▶ **ABOUT THIS TASK**
Reproduce the material from its first line through the line containing "some new ideas for your essay. But", swapping "grandmother" for "aunt" and leaving everything else unchanged.

START ENTRIES SHOWN

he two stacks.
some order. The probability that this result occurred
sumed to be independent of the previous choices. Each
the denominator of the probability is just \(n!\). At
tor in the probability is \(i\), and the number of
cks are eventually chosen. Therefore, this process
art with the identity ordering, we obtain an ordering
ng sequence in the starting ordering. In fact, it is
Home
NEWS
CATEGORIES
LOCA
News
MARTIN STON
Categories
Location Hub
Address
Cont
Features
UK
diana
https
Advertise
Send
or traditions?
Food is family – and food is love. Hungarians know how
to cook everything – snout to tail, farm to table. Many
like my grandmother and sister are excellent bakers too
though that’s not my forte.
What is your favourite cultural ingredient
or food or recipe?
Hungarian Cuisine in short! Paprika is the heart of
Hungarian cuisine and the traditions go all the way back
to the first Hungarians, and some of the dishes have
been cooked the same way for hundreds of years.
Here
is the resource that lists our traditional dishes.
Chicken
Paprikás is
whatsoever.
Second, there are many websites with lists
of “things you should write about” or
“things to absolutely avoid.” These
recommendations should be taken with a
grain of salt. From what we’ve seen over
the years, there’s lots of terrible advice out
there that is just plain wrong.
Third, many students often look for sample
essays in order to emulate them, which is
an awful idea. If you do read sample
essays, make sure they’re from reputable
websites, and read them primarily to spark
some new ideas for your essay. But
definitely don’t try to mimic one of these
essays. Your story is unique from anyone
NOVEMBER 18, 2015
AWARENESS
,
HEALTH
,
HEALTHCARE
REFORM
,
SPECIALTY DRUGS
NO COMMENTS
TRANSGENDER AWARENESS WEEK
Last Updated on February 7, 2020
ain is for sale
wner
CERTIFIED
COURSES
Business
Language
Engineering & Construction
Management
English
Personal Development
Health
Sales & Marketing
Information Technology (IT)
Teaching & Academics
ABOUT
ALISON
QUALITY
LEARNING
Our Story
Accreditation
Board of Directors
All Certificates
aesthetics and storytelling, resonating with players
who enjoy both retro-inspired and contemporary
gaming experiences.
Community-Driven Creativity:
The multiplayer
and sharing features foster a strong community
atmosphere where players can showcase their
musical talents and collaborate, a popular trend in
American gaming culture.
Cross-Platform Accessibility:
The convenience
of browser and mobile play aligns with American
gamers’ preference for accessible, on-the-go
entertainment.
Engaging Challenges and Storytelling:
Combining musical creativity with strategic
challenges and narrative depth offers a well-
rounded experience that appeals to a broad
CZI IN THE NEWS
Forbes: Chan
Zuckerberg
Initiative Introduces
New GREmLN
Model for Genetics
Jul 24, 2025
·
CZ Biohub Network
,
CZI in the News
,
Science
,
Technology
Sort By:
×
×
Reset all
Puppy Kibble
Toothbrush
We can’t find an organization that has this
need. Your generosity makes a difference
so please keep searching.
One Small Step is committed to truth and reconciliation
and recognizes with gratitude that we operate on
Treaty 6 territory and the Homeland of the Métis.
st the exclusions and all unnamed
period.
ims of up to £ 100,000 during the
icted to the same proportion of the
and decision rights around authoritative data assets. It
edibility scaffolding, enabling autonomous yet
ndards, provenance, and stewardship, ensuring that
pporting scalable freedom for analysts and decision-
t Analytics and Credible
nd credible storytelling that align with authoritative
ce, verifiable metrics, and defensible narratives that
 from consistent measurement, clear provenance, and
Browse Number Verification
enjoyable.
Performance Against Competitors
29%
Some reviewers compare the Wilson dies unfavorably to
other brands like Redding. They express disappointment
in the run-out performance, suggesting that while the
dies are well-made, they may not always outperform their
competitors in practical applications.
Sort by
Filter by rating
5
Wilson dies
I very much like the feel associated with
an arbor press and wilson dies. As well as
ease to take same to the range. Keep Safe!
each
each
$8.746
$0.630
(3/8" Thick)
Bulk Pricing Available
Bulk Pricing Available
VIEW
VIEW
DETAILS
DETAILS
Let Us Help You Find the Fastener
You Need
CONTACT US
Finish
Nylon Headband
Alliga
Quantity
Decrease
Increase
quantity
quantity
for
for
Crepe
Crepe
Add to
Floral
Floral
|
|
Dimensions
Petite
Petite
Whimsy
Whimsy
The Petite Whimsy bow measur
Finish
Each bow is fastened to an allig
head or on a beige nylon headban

END ENTRIES SHOWN

▶ **TASK RESULT**
he two stacks.
some order. The probability that this result occurred
sumed to be independent of the previous choices. Each
the denominator of the probability is just \(n!\). At
tor in the probability is \(i\), and the number of
cks are eventually chosen. Therefore, this process
art with the identity ordering, we obtain an ordering
ng sequence in the starting ordering. In fact, it is
Home
NEWS
CATEGORIES
LOCA
News
MARTIN STON
Categories
Location Hub
Address
Cont
Features
UK
diana
https
Advertise
Send
or traditions?
Food is family – and food is love. Hungarians know how
to cook everything – snout to tail, farm to table. Many
like my aunt and sister are excellent bakers too
though that’s not my forte.
What is your favourite cultural ingredient
or food or recipe?
Hungarian Cuisine in short! Paprika is the heart of
Hungarian cuisine and the traditions go all the way back
to the first Hungarians, and some of the dishes have
been cooked the same way for hundreds of years.
Here
is the resource that lists our traditional dishes.
Chicken
Paprikás is
whatsoever.
Second, there are many websites with lists
of “things you should write about” or
“things to absolutely avoid.” These
recommendations should be taken with a
grain of salt. From what we’ve seen over
the years, there’s lots of terrible advice out
there that is just plain wrong.
Third, many students often look for sample
essays in order to emulate them, which is
an awful idea. If you do read sample
essays, make sure they’re from reputable
websites, and read them primarily to spark
some new ideas for your essay. But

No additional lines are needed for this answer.